Q-Router: Agentic Video Quality Assessment with Expert Model Routing and Artifact Localization
Shuo Xing, Soumik Dey, Mingyang Wu, Ashirbad Mishra, Naveen Ravipati, Binbin Li, Hansi Wu, Zhengzhong Tu
TL;DR
Q-Router introduces a vision-language model–driven routing framework that orchestrates a pool of specialized VQA experts to achieve universal video quality assessment. A three-tier pipeline balances efficiency, accuracy, and interpretability, with probabilistic frame extraction and spatiotemporal artifact localization providing actionable evidence. Across UGC, AIGC, and Q-Bench-Video benchmarks, Q-Router delivers state-of-the-art performance and robust generalization, supported by artifact heatmaps that aid debugging and post-processing. The work demonstrates the potential of expert routing for scalable, interpretable multimodal evaluation and points to future extensions in restoration and broader VQA tasks.
Abstract
Video quality assessment (VQA) is a fundamental computer vision task that aims to predict the perceptual quality of a given video in alignment with human judgments.

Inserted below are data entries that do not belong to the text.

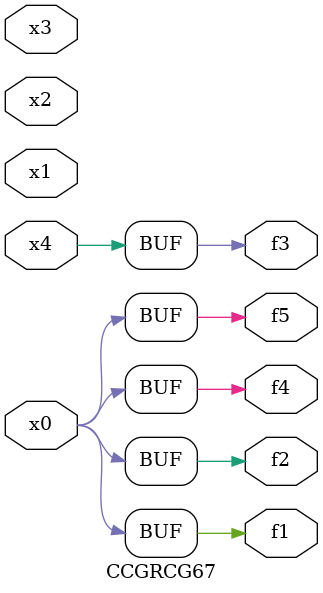
<source format=v>
module CCGRCG67(
	input x0, x1, x2, x3, x4,
	output f1, f2, f3, f4, f5
);
	assign f1 = x0;
	assign f2 = x0;
	assign f3 = x4;
	assign f4 = x0;
	assign f5 = x0;
endmodule

</source>
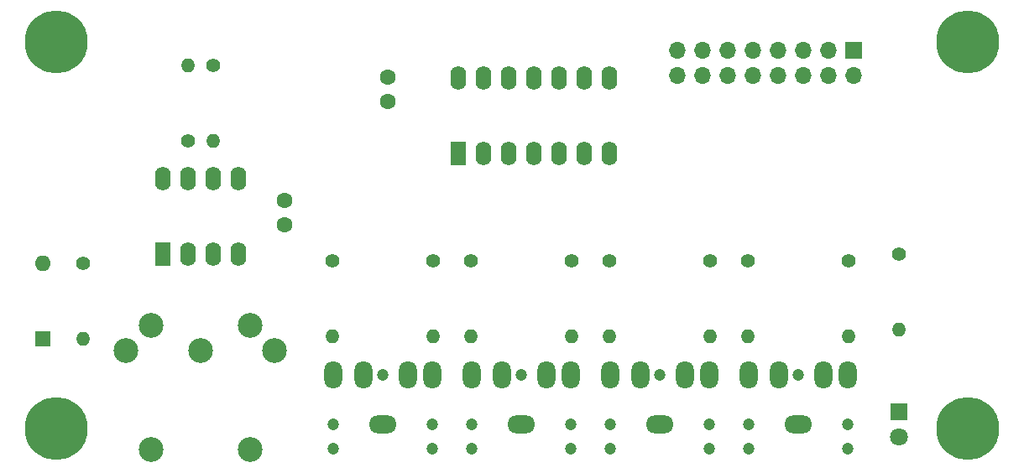
<source format=gbs>
%TF.GenerationSoftware,KiCad,Pcbnew,(6.0.1)*%
%TF.CreationDate,2022-10-07T22:43:29-04:00*%
%TF.ProjectId,MOD-MIDI-THRU,4d4f442d-4d49-4444-992d-544852552e6b,1*%
%TF.SameCoordinates,Original*%
%TF.FileFunction,Soldermask,Bot*%
%TF.FilePolarity,Negative*%
%FSLAX46Y46*%
G04 Gerber Fmt 4.6, Leading zero omitted, Abs format (unit mm)*
G04 Created by KiCad (PCBNEW (6.0.1)) date 2022-10-07 22:43:29*
%MOMM*%
%LPD*%
G01*
G04 APERTURE LIST*
%ADD10C,1.400000*%
%ADD11O,1.400000X1.400000*%
%ADD12C,6.350000*%
%ADD13C,1.200000*%
%ADD14O,1.800000X2.800000*%
%ADD15O,2.800000X1.800000*%
%ADD16R,1.600000X2.400000*%
%ADD17O,1.600000X2.400000*%
%ADD18C,1.600000*%
%ADD19R,1.800000X1.800000*%
%ADD20C,1.800000*%
%ADD21R,1.600000X1.600000*%
%ADD22O,1.600000X1.600000*%
%ADD23R,1.700000X1.700000*%
%ADD24O,1.700000X1.700000*%
%ADD25C,2.500000*%
G04 APERTURE END LIST*
D10*
%TO.C,R8*%
X149860000Y-66040000D03*
D11*
X149860000Y-73660000D03*
%TD*%
D12*
%TO.C,MTG1*%
X94000000Y-83000000D03*
%TD*%
D10*
%TO.C,R6*%
X135890000Y-66040000D03*
D11*
X135890000Y-73660000D03*
%TD*%
D13*
%TO.C,J5*%
X173910000Y-82550000D03*
X163910000Y-85050000D03*
X173910000Y-85050000D03*
X168910000Y-77550000D03*
X163910000Y-82550000D03*
D14*
X163910000Y-77550000D03*
X166910000Y-77550000D03*
D15*
X168910000Y-82550000D03*
D14*
X173910000Y-77550000D03*
X171410000Y-77550000D03*
%TD*%
D10*
%TO.C,R7*%
X146050000Y-66040000D03*
D11*
X146050000Y-73660000D03*
%TD*%
D13*
%TO.C,J4*%
X159940000Y-82550000D03*
X154940000Y-77550000D03*
X149940000Y-85050000D03*
X159940000Y-85050000D03*
X149940000Y-82550000D03*
D14*
X149940000Y-77550000D03*
X152940000Y-77550000D03*
D15*
X154940000Y-82550000D03*
D14*
X159940000Y-77550000D03*
X157440000Y-77550000D03*
%TD*%
D10*
%TO.C,R4*%
X121920000Y-66040000D03*
D11*
X121920000Y-73660000D03*
%TD*%
D16*
%TO.C,U1*%
X134615000Y-55260000D03*
D17*
X137155000Y-55260000D03*
X139695000Y-55260000D03*
X142235000Y-55260000D03*
X144775000Y-55260000D03*
X147315000Y-55260000D03*
X149855000Y-55260000D03*
X149855000Y-47640000D03*
X147315000Y-47640000D03*
X144775000Y-47640000D03*
X142235000Y-47640000D03*
X139695000Y-47640000D03*
X137155000Y-47640000D03*
X134615000Y-47640000D03*
%TD*%
D10*
%TO.C,R11*%
X173990000Y-66040000D03*
D11*
X173990000Y-73660000D03*
%TD*%
D18*
%TO.C,C1*%
X117094000Y-62464000D03*
X117094000Y-59964000D03*
%TD*%
D10*
%TO.C,R5*%
X132080000Y-66040000D03*
D11*
X132080000Y-73660000D03*
%TD*%
D10*
%TO.C,R3*%
X96774000Y-66294000D03*
D11*
X96774000Y-73914000D03*
%TD*%
D19*
%TO.C,D1*%
X179070000Y-81275000D03*
D20*
X179070000Y-83815000D03*
%TD*%
D10*
%TO.C,R9*%
X160020000Y-66040000D03*
D11*
X160020000Y-73660000D03*
%TD*%
D12*
%TO.C,MTG3*%
X94000000Y-44000000D03*
%TD*%
D21*
%TO.C,D2*%
X92710000Y-73914000D03*
D22*
X92710000Y-66294000D03*
%TD*%
D23*
%TO.C,J6*%
X174498000Y-44831000D03*
D24*
X174498000Y-47371000D03*
X171958000Y-44831000D03*
X171958000Y-47371000D03*
X169418000Y-44831000D03*
X169418000Y-47371000D03*
X166878000Y-44831000D03*
X166878000Y-47371000D03*
X164338000Y-44831000D03*
X164338000Y-47371000D03*
X161798000Y-44831000D03*
X161798000Y-47371000D03*
X159258000Y-44831000D03*
X159258000Y-47371000D03*
X156718000Y-44831000D03*
X156718000Y-47371000D03*
%TD*%
D10*
%TO.C,R10*%
X163830000Y-66040000D03*
D11*
X163830000Y-73660000D03*
%TD*%
D25*
%TO.C,J1*%
X116085000Y-75105000D03*
X108585000Y-75105000D03*
X101085000Y-75105000D03*
X113585000Y-72605000D03*
X103585000Y-72605000D03*
X113585000Y-85105000D03*
X103585000Y-85105000D03*
%TD*%
D13*
%TO.C,J2*%
X132000000Y-82550000D03*
X132000000Y-85050000D03*
X122000000Y-82550000D03*
X127000000Y-77550000D03*
X122000000Y-85050000D03*
D14*
X122000000Y-77550000D03*
X125000000Y-77550000D03*
D15*
X127000000Y-82550000D03*
D14*
X132000000Y-77550000D03*
X129500000Y-77550000D03*
%TD*%
D13*
%TO.C,J3*%
X135970000Y-85050000D03*
X135970000Y-82550000D03*
X145970000Y-85050000D03*
X140970000Y-77550000D03*
X145970000Y-82550000D03*
D14*
X135970000Y-77550000D03*
X138970000Y-77550000D03*
D15*
X140970000Y-82550000D03*
D14*
X145970000Y-77550000D03*
X143470000Y-77550000D03*
%TD*%
D10*
%TO.C,R12*%
X179070000Y-65405000D03*
D11*
X179070000Y-73025000D03*
%TD*%
D10*
%TO.C,R2*%
X109855000Y-46355000D03*
D11*
X109855000Y-53975000D03*
%TD*%
D10*
%TO.C,R1*%
X107315000Y-53975000D03*
D11*
X107315000Y-46355000D03*
%TD*%
D16*
%TO.C,U2*%
X104785000Y-65395000D03*
D17*
X107325000Y-65395000D03*
X109865000Y-65395000D03*
X112405000Y-65395000D03*
X112405000Y-57775000D03*
X109865000Y-57775000D03*
X107325000Y-57775000D03*
X104785000Y-57775000D03*
%TD*%
D12*
%TO.C,MTG2*%
X186000000Y-83000000D03*
%TD*%
%TO.C,MTG4*%
X186000000Y-44000000D03*
%TD*%
D18*
%TO.C,C2*%
X127508000Y-47518000D03*
X127508000Y-50018000D03*
%TD*%
M02*

</source>
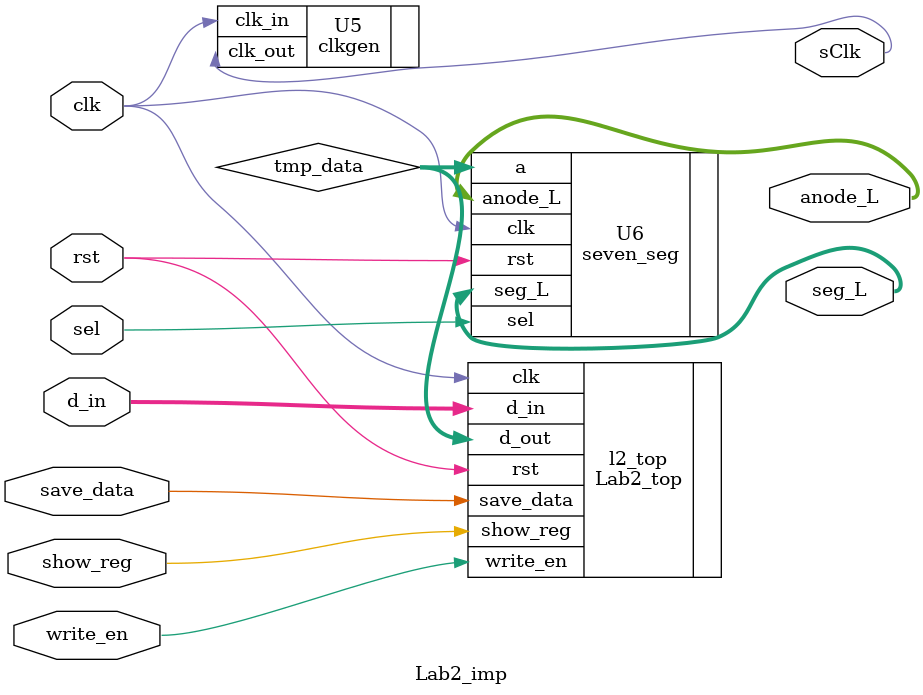
<source format=v>
`timescale 1ns / 1ps


module Lab2_imp(input clk, rst, write_en, save_data, show_reg, sel,
                input [7:0] d_in, 
                output sClk,
				output [3:0] anode_L,
				output [6:0] seg_L);
	 
	 wire [7:0] tmp_data;
	 
	 // Instantiate your Lab2_top module here. Connect d_out to tmp_data.
	 Lab2_top l2_top (.clk(clk), .rst(rst), .write_en(write_en), .save_data(save_data), 
	   .show_reg(show_reg), .d_in(d_in), .d_out(tmp_data));
            
	 clkgen   U5 (.clk_in(clk), .clk_out(sClk));
	 seven_seg U6 (.a(tmp_data), .clk(clk), .rst(rst), .sel(sel), .anode_L(anode_L), .seg_L(seg_L));

endmodule


</source>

Existing performant VQA models trained with direct score supervision suffer from (1) poor generalization across diverse content and tasks, ranging from user-generated content (UGC), short-form videos, to AI-generated content (AIGC), (2) limited interpretability, and (3) lack of extensibility to novel use cases or content types. We propose Q-Router, an agentic framework for universal VQA with a multi-tier model routing system. Q-Router integrates a diverse set of expert models and employs vision--language models (VLMs) as real-time routers that dynamically reason and then ensemble the most appropriate experts conditioned on the input video semantics. We build a multi-tiered routing system based on the computing budget, with the heaviest tier involving a specific spatiotemporal artifacts localization for interpretability. This agentic design enables Q-Router to combine the complementary strengths of specialized experts, achieving both flexibility and robustness in delivering consistent performance across heterogeneous video sources and tasks. Extensive experiments demonstrate that Q-Router matches or surpasses state-of-the-art VQA models on a variety of benchmarks, while substantially improving generalization and interpretability. Moreover, Q-Router excels on the quality-based question answering benchmark, Q-Bench-Video, highlighting its promise as a foundation for next-generation VQA systems. Finally, we show that Q-Router capably localizes spatiotemporal artifacts, showing potential as a reward function for post-training video generation models.